* WHAT YOU NEED TO DO *
Where does the word "TYPU" appear in the data? Copy every line that holds it.

Start of DATA PROVIDED

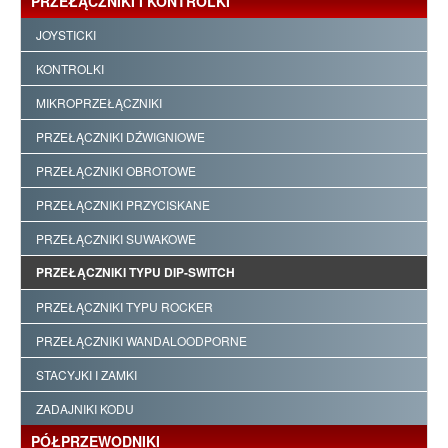
PRZEŁĄCZNIKI I KONTROLKI
JOYSTICKI
KONTROLKI
MIKROPRZEŁĄCZNIKI
PRZEŁĄCZNIKI DŹWIGNIOWE
PRZEŁĄCZNIKI OBROTOWE
PRZEŁĄCZNIKI PRZYCISKANE
PRZEŁĄCZNIKI SUWAKOWE
PRZEŁĄCZNIKI TYPU DIP-SWITCH
PRZEŁĄCZNIKI TYPU ROCKER
PRZEŁĄCZNIKI WANDALOODPORNE
STACYJKI I ZAMKI
ZADAJNIKI KODU
PÓŁPRZEWODNIKI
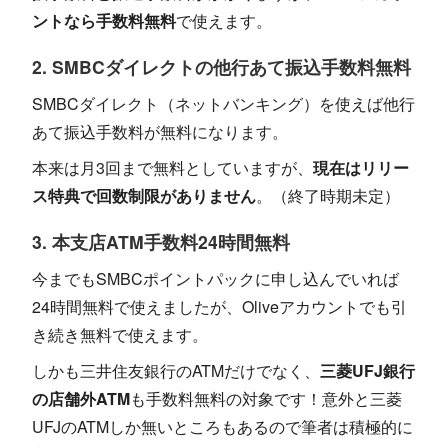
ントなら手数料無料
で使えます。
2. SMBCダイレクトの他行あて振込手数料無料
SMBCダイレクト（ネットバンキング）を使えば他行
あて振込手数料が無料になります。
本来は月3回まで無料としていますが、
現在はリリー
ス特典で回数制限がありません
。（終了時期未定）
3. 本支店ATM手数料24時間無料
今までもSMBCポイントパックに申し込んでいれば
24時間無料で使えましたが、Oliveアカウントでも引
き続き無料で使えます。
しかも三井住友銀行のATMだけでなく、
三菱UFJ銀行
の店舗外ATM
も手数料無料の対象です！意外と三菱
UFJのATMしか無いところもあるので筆者は積極的に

End of DATA PROVIDED

* WRITTEN RESPONSE *
PRZEŁĄCZNIKI TYPU DIP-SWITCH
PRZEŁĄCZNIKI TYPU ROCKER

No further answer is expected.